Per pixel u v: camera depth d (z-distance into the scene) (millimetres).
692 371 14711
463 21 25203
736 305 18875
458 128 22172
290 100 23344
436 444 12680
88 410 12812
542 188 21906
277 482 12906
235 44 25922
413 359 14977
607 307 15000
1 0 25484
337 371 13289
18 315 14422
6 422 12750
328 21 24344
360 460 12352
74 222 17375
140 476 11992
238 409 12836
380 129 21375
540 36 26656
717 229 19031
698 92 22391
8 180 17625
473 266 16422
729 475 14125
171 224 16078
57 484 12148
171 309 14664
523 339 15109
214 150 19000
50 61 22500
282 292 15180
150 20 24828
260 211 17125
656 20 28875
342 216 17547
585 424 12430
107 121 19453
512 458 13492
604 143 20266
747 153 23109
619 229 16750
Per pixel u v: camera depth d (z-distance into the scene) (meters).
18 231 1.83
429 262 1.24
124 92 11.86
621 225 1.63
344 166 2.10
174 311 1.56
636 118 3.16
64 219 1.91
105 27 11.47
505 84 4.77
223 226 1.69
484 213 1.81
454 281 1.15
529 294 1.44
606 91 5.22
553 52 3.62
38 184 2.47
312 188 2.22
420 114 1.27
•••••
Problem: Exact reproduction of the lines from the top of the material through the line where "342 216 17547" appears is required, both boundary lines included, with no other output.

Exercise output:
Per pixel u v: camera depth d (z-distance into the scene) (millimetres).
692 371 14711
463 21 25203
736 305 18875
458 128 22172
290 100 23344
436 444 12680
88 410 12812
542 188 21906
277 482 12906
235 44 25922
413 359 14977
607 307 15000
1 0 25484
337 371 13289
18 315 14422
6 422 12750
328 21 24344
360 460 12352
74 222 17375
140 476 11992
238 409 12836
380 129 21375
540 36 26656
717 229 19031
698 92 22391
8 180 17625
473 266 16422
729 475 14125
171 224 16078
57 484 12148
171 309 14664
523 339 15109
214 150 19000
50 61 22500
282 292 15180
150 20 24828
260 211 17125
656 20 28875
342 216 17547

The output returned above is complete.